▼
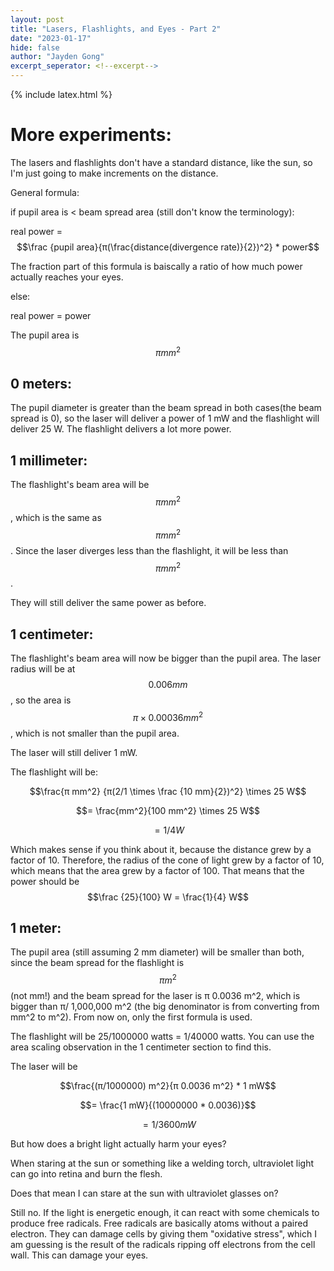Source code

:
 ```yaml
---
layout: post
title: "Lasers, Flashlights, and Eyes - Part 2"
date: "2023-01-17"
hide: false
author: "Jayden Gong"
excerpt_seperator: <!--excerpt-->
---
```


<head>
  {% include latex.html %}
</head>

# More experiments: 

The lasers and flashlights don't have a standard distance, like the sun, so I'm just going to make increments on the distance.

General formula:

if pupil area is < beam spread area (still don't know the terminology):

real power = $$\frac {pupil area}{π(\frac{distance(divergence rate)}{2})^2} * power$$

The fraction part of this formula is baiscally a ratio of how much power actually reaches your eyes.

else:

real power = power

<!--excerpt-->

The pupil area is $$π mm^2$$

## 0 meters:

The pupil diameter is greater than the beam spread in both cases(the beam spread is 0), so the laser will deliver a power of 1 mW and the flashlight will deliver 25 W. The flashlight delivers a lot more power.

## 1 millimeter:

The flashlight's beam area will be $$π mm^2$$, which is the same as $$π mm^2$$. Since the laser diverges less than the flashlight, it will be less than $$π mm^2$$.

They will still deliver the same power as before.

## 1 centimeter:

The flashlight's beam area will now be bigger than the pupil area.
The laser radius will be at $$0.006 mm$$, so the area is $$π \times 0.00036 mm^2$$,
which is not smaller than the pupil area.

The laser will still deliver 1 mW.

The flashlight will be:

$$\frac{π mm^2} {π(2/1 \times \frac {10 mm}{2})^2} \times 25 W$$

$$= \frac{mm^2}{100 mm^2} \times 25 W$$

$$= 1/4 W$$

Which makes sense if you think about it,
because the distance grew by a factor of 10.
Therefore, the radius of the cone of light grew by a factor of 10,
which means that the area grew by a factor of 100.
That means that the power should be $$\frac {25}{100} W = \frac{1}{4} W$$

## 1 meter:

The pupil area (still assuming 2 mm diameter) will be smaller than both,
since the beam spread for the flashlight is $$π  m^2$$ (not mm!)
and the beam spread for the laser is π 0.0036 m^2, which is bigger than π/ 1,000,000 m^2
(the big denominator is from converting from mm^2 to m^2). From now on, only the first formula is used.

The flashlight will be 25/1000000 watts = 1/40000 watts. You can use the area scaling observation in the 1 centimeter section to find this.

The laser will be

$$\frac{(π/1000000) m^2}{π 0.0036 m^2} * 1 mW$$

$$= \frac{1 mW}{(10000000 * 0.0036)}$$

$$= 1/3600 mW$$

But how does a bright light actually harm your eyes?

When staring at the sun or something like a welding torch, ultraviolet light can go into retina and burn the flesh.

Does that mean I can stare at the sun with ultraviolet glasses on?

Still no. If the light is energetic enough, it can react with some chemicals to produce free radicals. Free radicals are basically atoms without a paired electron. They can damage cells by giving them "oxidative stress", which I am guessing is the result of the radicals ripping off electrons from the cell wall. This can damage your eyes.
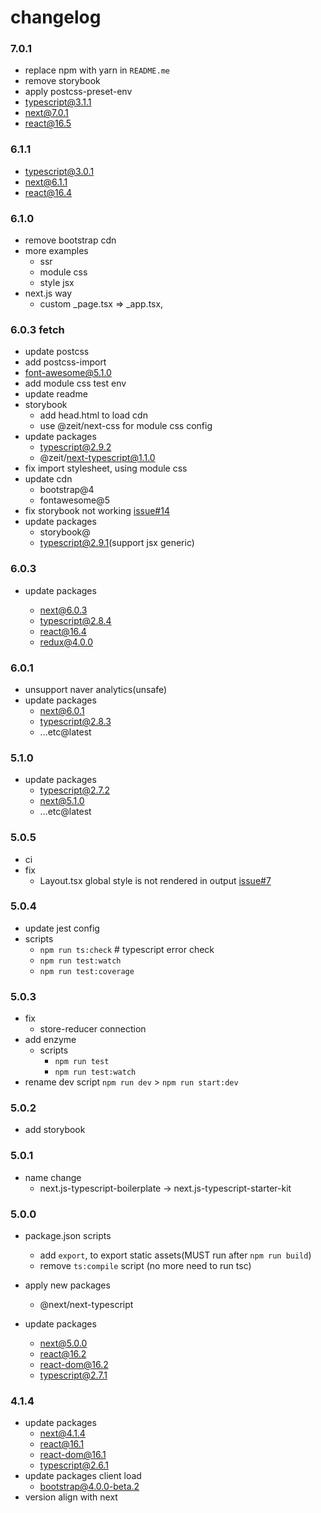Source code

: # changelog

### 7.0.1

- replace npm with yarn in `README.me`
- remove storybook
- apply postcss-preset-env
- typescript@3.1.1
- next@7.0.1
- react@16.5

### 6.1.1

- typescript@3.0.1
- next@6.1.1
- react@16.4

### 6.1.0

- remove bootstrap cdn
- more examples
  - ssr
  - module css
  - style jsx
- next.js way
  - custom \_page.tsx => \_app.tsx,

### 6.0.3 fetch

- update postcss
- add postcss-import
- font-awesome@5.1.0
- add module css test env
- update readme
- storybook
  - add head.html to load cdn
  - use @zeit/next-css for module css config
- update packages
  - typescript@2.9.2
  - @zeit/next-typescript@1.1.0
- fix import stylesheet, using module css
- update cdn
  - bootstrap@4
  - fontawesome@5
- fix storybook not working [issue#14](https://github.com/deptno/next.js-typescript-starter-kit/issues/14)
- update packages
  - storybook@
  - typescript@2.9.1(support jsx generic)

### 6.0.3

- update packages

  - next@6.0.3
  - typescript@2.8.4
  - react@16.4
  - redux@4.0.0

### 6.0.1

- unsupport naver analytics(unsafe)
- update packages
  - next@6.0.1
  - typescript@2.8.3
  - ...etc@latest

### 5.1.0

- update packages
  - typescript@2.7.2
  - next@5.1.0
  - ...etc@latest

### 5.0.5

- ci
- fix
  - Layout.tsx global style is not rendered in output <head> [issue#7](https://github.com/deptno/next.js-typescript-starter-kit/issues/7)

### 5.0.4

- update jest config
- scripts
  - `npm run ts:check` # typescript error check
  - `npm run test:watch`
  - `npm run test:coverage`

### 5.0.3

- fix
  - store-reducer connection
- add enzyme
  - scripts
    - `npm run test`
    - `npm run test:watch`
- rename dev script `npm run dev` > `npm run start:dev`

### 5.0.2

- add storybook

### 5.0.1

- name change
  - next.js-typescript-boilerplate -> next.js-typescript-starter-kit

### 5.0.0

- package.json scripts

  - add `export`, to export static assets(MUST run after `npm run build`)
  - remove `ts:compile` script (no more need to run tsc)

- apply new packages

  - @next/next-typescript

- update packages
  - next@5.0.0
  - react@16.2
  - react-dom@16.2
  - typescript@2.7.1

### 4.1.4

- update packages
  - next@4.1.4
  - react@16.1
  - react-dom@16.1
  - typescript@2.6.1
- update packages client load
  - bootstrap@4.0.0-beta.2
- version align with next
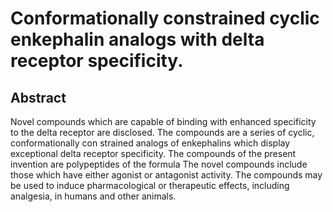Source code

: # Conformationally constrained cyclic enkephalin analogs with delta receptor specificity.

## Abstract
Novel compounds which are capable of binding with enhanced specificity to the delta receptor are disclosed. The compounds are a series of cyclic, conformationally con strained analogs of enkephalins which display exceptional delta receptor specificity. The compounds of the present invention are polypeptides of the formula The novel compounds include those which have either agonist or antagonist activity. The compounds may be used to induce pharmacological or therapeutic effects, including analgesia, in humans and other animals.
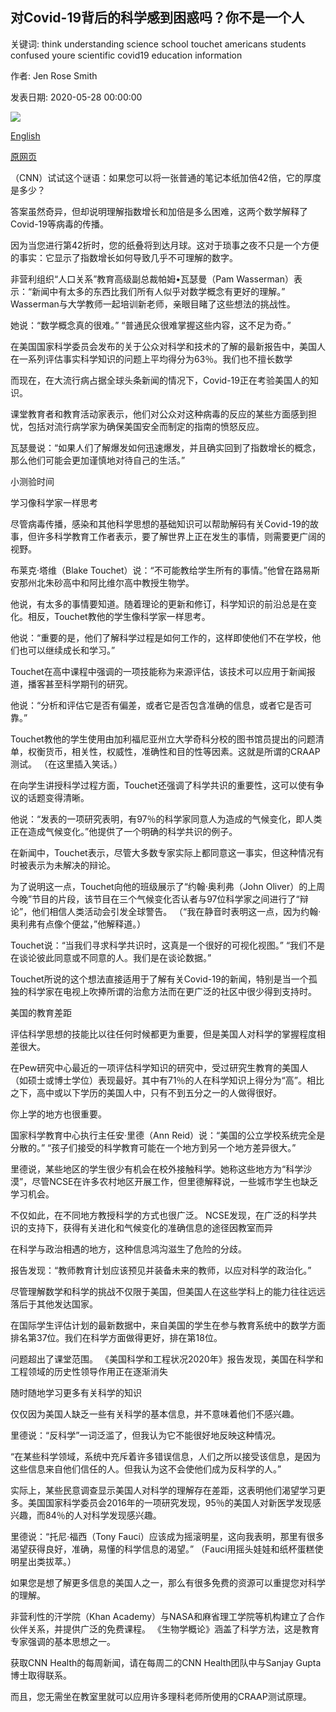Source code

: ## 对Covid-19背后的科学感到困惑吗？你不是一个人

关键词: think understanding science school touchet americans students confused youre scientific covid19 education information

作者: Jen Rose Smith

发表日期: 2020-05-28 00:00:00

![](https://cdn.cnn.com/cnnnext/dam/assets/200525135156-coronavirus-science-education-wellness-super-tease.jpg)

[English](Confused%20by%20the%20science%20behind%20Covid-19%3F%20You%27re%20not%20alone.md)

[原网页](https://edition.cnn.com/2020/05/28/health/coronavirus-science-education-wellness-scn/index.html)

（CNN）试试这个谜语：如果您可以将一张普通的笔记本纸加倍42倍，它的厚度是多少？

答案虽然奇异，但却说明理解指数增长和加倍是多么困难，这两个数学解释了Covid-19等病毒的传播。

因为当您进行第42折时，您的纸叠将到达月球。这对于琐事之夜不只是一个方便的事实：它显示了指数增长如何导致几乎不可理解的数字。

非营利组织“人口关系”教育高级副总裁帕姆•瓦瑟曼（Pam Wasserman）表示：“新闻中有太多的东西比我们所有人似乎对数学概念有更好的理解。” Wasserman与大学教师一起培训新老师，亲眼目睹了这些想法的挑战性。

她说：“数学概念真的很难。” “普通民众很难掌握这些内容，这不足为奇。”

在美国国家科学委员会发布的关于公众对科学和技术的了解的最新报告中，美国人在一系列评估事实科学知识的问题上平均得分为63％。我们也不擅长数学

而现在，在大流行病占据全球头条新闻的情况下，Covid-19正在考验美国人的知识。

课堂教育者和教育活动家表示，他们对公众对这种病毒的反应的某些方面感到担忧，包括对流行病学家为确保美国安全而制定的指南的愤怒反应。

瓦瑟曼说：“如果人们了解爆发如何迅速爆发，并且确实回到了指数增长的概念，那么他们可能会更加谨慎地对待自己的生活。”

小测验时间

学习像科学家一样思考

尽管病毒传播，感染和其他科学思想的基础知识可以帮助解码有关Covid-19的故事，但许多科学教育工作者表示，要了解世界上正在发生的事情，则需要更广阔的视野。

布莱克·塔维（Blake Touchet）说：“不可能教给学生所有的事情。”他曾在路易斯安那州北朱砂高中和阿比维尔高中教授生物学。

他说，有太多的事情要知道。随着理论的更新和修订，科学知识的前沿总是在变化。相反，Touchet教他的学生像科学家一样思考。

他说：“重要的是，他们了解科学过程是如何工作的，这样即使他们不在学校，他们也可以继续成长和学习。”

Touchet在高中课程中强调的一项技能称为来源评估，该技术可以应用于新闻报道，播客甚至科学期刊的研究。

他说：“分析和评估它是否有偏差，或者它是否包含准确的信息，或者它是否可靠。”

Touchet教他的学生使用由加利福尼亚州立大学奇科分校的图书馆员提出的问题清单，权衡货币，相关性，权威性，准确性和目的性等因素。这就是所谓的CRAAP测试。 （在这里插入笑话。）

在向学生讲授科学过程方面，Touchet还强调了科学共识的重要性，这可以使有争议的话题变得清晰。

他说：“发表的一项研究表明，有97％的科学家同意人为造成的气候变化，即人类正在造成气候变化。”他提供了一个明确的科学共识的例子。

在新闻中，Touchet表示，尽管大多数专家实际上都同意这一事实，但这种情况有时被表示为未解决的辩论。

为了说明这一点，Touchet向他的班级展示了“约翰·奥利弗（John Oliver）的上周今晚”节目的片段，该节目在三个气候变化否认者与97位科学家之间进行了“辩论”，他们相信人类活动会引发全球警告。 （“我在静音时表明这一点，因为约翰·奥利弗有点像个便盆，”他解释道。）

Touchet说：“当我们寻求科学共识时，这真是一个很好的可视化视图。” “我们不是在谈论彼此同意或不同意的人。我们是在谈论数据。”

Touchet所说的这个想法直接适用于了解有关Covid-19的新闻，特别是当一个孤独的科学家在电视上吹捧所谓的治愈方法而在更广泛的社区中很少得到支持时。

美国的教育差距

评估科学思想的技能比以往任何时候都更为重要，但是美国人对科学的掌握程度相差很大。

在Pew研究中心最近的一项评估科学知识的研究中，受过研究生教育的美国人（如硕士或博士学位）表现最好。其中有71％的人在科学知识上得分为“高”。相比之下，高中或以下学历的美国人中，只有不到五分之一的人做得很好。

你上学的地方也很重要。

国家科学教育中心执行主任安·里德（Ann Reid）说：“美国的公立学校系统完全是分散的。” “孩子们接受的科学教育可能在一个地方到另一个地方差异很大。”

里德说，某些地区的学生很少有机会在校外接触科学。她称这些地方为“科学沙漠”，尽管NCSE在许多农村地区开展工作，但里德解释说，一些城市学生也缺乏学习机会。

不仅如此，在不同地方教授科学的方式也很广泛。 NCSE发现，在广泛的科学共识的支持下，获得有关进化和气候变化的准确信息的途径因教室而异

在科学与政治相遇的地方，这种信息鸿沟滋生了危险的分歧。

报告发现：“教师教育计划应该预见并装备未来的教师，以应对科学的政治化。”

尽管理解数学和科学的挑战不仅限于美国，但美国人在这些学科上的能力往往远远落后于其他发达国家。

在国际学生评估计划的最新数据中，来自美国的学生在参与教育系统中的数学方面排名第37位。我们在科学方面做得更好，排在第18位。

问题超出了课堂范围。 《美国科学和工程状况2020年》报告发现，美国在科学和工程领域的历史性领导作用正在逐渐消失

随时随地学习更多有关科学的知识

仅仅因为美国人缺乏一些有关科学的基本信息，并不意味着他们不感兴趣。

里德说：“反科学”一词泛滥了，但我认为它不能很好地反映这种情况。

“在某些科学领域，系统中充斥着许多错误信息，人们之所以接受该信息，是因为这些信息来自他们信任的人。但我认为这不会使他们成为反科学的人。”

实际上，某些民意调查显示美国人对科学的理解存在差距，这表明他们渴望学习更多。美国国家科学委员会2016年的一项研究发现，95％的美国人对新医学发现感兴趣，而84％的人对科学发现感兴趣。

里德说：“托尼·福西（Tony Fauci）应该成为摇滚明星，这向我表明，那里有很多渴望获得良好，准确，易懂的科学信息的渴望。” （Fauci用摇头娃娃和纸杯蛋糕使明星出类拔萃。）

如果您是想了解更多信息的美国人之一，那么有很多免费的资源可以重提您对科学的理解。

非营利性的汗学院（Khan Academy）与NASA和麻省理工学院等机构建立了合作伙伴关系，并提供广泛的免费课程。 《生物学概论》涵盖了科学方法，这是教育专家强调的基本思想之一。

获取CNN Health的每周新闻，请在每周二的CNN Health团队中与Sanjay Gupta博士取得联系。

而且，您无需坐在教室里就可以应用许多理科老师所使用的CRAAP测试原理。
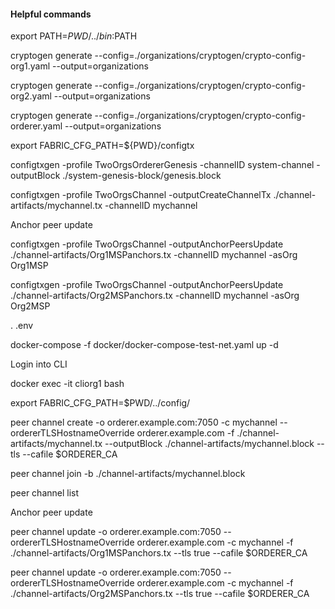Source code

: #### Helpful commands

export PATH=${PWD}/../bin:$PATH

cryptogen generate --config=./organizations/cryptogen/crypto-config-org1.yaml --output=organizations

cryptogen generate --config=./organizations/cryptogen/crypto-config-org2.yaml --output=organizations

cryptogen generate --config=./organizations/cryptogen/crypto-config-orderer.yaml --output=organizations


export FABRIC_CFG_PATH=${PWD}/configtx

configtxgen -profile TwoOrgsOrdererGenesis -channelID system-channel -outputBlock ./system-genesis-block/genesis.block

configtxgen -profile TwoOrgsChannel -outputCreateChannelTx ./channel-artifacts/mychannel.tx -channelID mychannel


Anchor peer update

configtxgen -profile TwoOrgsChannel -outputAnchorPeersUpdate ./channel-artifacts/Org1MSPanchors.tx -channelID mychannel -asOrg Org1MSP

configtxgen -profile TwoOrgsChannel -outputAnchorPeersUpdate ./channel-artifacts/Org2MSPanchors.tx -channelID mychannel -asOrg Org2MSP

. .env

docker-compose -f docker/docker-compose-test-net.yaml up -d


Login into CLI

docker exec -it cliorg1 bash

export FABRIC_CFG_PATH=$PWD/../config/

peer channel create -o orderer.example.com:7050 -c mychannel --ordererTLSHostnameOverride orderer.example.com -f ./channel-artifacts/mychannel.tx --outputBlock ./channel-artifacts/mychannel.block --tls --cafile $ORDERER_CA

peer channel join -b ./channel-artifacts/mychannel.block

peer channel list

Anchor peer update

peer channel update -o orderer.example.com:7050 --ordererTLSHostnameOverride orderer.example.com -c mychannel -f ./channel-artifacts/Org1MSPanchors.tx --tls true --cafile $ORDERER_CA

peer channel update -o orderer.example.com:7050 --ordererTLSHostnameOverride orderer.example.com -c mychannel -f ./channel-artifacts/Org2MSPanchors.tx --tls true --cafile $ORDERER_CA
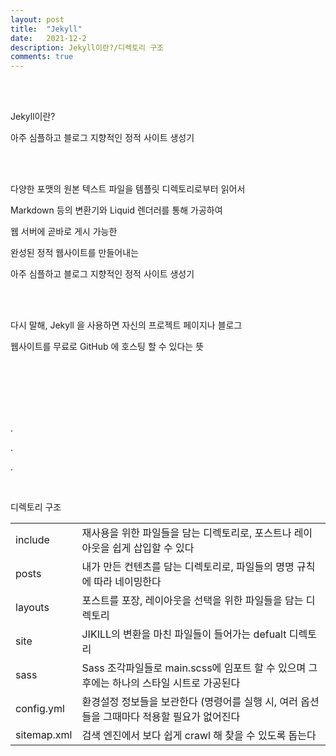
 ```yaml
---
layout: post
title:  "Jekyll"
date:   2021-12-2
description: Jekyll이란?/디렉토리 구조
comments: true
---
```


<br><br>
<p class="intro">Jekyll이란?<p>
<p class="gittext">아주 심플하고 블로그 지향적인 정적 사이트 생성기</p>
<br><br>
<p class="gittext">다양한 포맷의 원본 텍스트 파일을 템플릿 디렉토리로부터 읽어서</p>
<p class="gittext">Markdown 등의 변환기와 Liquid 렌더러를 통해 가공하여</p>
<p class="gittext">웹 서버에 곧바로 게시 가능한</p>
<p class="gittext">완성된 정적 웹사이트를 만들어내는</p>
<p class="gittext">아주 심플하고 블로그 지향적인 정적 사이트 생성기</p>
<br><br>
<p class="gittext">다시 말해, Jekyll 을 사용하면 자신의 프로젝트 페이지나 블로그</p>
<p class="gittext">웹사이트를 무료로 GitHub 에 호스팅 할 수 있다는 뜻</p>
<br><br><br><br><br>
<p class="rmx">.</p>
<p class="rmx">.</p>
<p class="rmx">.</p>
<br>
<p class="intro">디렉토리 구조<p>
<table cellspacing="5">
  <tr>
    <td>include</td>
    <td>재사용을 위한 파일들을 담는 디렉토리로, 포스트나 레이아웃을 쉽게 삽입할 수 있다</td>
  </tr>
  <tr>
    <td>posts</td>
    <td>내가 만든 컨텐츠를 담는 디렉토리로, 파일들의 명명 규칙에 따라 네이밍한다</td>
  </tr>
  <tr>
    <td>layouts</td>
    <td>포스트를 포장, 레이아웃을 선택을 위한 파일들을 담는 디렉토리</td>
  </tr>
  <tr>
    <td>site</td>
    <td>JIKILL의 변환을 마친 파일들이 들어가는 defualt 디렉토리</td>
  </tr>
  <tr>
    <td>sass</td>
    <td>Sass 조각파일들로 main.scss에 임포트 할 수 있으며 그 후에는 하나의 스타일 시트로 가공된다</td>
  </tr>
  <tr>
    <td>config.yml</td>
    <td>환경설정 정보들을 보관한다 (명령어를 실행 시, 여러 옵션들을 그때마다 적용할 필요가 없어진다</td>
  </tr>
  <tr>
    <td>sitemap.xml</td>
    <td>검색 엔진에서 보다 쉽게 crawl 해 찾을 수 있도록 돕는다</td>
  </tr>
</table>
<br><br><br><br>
▲
:: GOAL OF THE EXERCISE ::
From the records above, extract exactly and only the lines that begin at the line with "Touchet所说的这个想法" and stop after the line with "尽管理解数学和科学的挑战不仅".

:: WRITTEN REPLY ::
Touchet所说的这个想法直接适用于了解有关Covid-19的新闻，特别是当一个孤独的科学家在电视上吹捧所谓的治愈方法而在更广泛的社区中很少得到支持时。

美国的教育差距

评估科学思想的技能比以往任何时候都更为重要，但是美国人对科学的掌握程度相差很大。

在Pew研究中心最近的一项评估科学知识的研究中，受过研究生教育的美国人（如硕士或博士学位）表现最好。其中有71％的人在科学知识上得分为“高”。相比之下，高中或以下学历的美国人中，只有不到五分之一的人做得很好。

你上学的地方也很重要。

国家科学教育中心执行主任安·里德（Ann Reid）说：“美国的公立学校系统完全是分散的。” “孩子们接受的科学教育可能在一个地方到另一个地方差异很大。”

里德说，某些地区的学生很少有机会在校外接触科学。她称这些地方为“科学沙漠”，尽管NCSE在许多农村地区开展工作，但里德解释说，一些城市学生也缺乏学习机会。

不仅如此，在不同地方教授科学的方式也很广泛。 NCSE发现，在广泛的科学共识的支持下，获得有关进化和气候变化的准确信息的途径因教室而异

在科学与政治相遇的地方，这种信息鸿沟滋生了危险的分歧。

报告发现：“教师教育计划应该预见并装备未来的教师，以应对科学的政治化。”

尽管理解数学和科学的挑战不仅限于美国，但美国人在这些学科上的能力往往远远落后于其他发达国家。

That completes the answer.